In [1]:
%matplotlib inline
%config InlineBackend.figure_format = 'retina'
import matplotlib.pyplot as plt
import numpy as np
import random as rd

# How make a decision, if the means of two samples are significantly different?

## Generate a Population of 10,000,000 elements

In [2]:
np.random.seed(None)
pop = list(np.random.normal(100, 20, 10000000))

### Mean and standard deviation from the Population:

In [3]:
pop_mean = np.mean(pop)
pop_sd = np.std(pop)

pop_mean, pop_sd

(99.9899433671507, 19.999733628535555)

In [None]:
plt.figure()
plt.hist(pop, bins=100, density=True)
plt.axvline(x=pop_mean, color="orange")
plt.axvline(x=pop_mean - pop_sd, color="red")
plt.axvline(x=pop_mean + pop_sd, color="red")
plt.xlim(-50, 250)
plt.show()


## Drawing two random samples of 10 elements

In [None]:
sample_n = 30
x1 = rd.sample(pop, sample_n)
x2 = rd.sample(pop, sample_n)

### Mean and standard deviation from the samples:

In [None]:
x1_mean_hat = np.mean(x1)
x1_sd_hat = np.std(x1, ddof=1)

x1_mean_hat, x1_sd_hat

In [None]:
x2_mean_hat = np.mean(x2)
x2_sd_hat = np.std(x2, ddof=1)

x2_mean_hat, x2_sd_hat

In [None]:
plt.figure()
plt.hist(x1, bins=100, density=True)
plt.xlim(-50, 250)
plt.axvline(x=x1_mean_hat, color="orange")
plt.axvline(x=x1_mean_hat - x1_sd_hat, color="red")
plt.axvline(x=x1_mean_hat + x1_sd_hat, color="red")
plt.show()

In [None]:
plt.figure()
plt.hist(x2, bins=100, density=True)
plt.xlim(-50, 250)
plt.axvline(x=x2_mean_hat, color="orange")
plt.axvline(x=x2_mean_hat - x2_sd_hat, color="red")
plt.axvline(x=x2_mean_hat + x2_sd_hat, color="red")
plt.show()

## Drawing 100 independent random samples from the population

In [None]:
n_samples = 1000
xn_means =[np.mean(rd.sample(pop, sample_n)) for i in range(n_samples)]

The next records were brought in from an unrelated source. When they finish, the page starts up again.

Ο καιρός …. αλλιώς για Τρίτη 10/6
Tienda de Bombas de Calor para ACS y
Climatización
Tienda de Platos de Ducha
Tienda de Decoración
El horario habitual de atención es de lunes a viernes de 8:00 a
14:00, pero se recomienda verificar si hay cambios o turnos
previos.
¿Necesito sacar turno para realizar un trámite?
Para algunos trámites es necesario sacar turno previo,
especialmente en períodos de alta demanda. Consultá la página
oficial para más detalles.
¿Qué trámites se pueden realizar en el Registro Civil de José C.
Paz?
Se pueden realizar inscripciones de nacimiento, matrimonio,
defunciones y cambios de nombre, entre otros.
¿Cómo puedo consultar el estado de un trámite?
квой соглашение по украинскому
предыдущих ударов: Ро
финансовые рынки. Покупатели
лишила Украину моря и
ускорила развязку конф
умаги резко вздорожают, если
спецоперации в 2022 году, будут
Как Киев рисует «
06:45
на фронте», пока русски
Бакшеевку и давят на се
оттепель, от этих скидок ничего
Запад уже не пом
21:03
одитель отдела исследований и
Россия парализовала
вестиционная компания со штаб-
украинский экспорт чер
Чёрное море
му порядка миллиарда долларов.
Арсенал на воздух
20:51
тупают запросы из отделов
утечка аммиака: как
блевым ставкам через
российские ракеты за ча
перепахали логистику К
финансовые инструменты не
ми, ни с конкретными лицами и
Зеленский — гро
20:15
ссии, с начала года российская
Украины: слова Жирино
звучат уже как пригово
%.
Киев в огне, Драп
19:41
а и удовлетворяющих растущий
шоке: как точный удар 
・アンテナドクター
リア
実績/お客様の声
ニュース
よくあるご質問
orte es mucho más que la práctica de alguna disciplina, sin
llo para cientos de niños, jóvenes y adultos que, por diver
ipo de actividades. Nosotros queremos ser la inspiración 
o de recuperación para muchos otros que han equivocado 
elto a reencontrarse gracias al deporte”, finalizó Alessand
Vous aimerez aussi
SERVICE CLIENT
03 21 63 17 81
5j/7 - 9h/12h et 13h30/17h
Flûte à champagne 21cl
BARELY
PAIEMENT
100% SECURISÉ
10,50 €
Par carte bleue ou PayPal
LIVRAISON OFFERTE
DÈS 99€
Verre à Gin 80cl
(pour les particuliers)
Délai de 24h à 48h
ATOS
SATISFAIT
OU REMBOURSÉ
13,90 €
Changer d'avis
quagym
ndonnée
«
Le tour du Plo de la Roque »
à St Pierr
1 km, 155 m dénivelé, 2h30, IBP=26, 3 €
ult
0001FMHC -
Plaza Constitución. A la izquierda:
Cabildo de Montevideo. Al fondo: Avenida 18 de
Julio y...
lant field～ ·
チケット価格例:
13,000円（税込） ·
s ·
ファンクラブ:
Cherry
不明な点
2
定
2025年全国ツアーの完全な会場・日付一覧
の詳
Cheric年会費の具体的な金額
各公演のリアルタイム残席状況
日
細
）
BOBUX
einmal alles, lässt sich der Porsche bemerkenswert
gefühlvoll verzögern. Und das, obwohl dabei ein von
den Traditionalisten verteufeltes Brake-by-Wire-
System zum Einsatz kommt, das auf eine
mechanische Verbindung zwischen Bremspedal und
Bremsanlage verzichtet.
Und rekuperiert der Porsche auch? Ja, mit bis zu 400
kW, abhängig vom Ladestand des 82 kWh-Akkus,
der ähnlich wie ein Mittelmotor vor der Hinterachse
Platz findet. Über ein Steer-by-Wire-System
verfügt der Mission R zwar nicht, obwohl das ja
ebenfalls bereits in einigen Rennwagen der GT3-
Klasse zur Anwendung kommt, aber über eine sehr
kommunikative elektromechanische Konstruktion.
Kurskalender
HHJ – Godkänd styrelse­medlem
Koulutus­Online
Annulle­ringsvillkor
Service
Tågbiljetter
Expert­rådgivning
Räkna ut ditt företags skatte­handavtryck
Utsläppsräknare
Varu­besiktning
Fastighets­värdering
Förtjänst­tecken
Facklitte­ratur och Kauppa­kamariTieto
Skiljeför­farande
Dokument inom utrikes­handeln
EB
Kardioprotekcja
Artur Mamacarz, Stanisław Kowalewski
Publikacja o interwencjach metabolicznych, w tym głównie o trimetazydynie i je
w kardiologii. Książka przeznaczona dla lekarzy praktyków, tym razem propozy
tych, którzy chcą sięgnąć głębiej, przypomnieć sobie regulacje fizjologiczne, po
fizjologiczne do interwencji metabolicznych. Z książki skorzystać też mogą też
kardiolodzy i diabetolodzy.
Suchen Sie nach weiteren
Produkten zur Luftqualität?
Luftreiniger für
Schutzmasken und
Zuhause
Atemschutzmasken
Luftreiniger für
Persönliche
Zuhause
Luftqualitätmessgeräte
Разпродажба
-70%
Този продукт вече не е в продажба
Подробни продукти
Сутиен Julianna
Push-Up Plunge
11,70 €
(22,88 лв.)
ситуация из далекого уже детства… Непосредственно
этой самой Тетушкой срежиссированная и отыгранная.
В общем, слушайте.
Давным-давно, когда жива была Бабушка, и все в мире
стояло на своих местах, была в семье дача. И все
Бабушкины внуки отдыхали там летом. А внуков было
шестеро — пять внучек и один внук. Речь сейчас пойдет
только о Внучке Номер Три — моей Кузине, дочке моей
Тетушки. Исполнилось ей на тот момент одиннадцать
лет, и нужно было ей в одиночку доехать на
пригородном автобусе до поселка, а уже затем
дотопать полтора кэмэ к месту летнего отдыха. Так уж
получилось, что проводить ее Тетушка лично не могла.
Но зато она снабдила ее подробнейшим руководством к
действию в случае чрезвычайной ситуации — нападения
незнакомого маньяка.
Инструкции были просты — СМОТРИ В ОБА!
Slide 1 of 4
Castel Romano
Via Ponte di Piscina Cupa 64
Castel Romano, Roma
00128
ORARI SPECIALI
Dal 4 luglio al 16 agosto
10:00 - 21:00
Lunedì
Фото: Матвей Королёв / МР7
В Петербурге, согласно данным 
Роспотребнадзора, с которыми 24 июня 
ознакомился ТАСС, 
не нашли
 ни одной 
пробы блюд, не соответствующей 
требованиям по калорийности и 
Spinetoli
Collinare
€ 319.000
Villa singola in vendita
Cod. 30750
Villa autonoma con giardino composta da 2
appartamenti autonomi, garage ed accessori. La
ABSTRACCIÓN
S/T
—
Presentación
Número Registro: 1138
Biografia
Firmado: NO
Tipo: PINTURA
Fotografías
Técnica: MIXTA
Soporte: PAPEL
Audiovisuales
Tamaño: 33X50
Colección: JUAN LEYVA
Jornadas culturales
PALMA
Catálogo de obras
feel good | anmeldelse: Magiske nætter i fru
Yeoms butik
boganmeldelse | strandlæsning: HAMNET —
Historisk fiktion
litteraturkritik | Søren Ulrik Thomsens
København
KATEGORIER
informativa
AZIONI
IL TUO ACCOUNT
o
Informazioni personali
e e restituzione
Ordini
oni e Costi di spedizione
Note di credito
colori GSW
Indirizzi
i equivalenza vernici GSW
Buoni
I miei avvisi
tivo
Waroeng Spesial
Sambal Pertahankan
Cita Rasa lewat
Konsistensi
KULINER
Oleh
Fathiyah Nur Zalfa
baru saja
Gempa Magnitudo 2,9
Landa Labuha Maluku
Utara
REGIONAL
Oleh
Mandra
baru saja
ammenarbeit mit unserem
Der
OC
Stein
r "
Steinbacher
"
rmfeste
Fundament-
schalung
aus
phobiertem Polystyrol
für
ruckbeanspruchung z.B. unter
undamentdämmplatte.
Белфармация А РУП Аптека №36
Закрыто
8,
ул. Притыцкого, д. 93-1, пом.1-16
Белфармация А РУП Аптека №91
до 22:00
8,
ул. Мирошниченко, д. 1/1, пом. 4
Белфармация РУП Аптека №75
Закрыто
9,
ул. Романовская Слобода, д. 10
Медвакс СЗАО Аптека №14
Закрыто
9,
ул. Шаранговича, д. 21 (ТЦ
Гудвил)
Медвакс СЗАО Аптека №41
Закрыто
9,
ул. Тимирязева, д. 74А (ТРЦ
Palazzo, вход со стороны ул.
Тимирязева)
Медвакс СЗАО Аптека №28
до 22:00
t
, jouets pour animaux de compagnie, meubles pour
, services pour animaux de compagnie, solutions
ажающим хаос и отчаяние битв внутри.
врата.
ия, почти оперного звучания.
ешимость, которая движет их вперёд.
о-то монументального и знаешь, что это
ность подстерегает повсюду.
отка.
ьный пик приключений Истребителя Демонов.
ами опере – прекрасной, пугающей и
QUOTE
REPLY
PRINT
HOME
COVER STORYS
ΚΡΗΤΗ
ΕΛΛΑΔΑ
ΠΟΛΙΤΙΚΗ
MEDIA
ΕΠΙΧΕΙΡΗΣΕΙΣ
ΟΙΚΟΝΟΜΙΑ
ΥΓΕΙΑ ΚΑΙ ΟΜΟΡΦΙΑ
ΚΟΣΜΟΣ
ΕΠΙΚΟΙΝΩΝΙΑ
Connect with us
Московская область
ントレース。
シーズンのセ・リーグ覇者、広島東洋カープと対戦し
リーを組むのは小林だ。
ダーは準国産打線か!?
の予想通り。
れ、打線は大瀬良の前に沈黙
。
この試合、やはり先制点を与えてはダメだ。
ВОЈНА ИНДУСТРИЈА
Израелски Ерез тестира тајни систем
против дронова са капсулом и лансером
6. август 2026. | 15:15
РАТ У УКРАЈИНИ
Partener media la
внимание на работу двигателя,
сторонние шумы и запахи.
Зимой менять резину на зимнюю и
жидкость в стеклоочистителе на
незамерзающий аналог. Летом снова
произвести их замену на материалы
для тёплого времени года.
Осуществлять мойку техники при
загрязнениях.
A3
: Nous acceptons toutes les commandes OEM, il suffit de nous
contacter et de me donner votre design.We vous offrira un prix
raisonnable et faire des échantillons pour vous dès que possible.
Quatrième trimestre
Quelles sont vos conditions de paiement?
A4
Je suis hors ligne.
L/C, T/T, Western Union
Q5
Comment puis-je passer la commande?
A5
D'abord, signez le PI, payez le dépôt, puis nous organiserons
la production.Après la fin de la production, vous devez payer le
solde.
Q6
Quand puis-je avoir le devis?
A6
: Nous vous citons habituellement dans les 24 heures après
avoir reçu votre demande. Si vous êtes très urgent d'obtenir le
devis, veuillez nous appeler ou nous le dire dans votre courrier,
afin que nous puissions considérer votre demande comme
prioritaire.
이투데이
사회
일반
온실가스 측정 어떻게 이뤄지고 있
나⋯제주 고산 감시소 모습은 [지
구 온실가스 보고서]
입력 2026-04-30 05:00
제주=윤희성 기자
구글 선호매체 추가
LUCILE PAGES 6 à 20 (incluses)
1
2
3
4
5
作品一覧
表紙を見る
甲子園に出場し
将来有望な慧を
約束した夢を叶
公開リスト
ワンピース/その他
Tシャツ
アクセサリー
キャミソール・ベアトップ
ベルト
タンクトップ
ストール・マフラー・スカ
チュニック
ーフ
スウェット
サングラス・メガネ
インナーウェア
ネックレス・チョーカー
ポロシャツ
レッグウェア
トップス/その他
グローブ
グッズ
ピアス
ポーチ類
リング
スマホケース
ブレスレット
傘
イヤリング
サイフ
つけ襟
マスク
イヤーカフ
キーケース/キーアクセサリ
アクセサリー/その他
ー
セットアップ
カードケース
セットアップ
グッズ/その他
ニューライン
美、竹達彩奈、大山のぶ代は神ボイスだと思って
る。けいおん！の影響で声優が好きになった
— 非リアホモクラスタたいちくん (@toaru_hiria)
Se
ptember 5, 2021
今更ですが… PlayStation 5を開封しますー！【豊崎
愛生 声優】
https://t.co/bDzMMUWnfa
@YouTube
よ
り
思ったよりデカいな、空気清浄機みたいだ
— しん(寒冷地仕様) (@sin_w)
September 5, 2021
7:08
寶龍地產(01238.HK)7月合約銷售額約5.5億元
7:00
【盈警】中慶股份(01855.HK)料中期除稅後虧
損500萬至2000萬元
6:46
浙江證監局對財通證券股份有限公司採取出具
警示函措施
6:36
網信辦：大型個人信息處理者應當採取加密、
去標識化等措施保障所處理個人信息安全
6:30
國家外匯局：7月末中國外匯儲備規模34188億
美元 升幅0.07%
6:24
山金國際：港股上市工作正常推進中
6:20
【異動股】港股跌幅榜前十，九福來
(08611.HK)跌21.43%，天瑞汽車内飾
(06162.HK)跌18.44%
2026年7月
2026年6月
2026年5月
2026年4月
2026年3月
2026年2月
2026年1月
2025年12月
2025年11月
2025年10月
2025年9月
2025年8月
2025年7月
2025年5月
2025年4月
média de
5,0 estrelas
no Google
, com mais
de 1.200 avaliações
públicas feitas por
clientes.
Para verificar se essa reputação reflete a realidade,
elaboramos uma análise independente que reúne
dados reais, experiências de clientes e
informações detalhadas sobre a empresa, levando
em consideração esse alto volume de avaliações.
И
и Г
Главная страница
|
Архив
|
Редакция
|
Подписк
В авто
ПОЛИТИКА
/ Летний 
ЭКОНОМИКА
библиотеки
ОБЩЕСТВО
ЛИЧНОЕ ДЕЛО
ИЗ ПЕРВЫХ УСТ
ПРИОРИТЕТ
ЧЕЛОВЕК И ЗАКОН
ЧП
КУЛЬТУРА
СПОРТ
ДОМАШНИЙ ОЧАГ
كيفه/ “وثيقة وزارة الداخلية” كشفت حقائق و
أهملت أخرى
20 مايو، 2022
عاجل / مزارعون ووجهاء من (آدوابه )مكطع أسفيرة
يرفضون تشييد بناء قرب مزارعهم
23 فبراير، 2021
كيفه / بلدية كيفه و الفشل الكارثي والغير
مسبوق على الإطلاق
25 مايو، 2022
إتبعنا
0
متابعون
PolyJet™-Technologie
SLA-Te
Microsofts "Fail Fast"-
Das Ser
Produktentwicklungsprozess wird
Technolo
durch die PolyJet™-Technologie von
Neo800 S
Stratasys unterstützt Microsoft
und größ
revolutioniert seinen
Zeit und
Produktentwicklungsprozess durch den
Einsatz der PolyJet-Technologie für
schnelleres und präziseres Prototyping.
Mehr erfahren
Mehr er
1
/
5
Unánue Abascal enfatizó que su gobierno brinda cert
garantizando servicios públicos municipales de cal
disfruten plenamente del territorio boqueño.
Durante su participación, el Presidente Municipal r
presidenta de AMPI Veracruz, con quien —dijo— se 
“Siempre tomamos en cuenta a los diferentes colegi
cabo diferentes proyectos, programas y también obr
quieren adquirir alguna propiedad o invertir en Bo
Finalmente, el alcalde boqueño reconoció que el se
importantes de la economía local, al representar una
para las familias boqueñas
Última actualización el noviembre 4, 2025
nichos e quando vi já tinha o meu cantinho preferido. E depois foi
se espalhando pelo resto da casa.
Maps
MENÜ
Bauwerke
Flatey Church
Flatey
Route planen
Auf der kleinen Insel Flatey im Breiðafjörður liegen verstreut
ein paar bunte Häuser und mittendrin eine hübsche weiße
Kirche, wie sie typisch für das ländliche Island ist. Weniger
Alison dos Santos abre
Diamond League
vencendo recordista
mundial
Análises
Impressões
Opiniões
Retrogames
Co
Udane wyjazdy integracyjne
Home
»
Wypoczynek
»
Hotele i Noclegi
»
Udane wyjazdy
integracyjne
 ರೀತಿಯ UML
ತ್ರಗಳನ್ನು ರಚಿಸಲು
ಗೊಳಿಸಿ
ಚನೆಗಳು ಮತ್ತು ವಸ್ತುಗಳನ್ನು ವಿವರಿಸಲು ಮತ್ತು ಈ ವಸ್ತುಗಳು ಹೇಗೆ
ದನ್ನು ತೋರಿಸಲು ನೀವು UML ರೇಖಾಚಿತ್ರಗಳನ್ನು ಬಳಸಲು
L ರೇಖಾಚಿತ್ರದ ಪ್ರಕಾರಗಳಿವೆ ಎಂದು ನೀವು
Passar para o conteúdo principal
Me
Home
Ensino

### Mean and standard deviation from the sample means

In [None]:
xn_means_mean_hat = np.mean(xn_means)
xn_means_sd_hat = np.std(xn_means)

xn_means_mean_hat, xn_means_sd_hat 

In [None]:
plt.figure()
plt.hist(xn_means, bins=100, density=True)
plt.xlim(-50, 250)
plt.axvline(x=xn_means_mean_hat, color="orange")
plt.axvline(x=xn_means_mean_hat - xn_means_sd_hat, color="red")
plt.axvline(x=xn_means_mean_hat + xn_means_sd_hat, color="red")
plt.show()

## The standard deviation of the means can be derived differently and is generally called standard error!

### True standard error

In [None]:
x_se = pop_sd / np.sqrt(sample_n)

x_se

### Estimated standard error purely from sample

In [None]:
x1_se_hat = x1_sd_hat / np.sqrt(sample_n-1) # one df
x2_se_hat = x2_sd_hat / np.sqrt(sample_n-1)

x1_se_hat, x2_se_hat

In [None]:
x_se, xn_means_sd_hat, x1_se_hat, x2_se_hat

## We can derive from the sample itself the standard error and thereby the precision of the sample mean!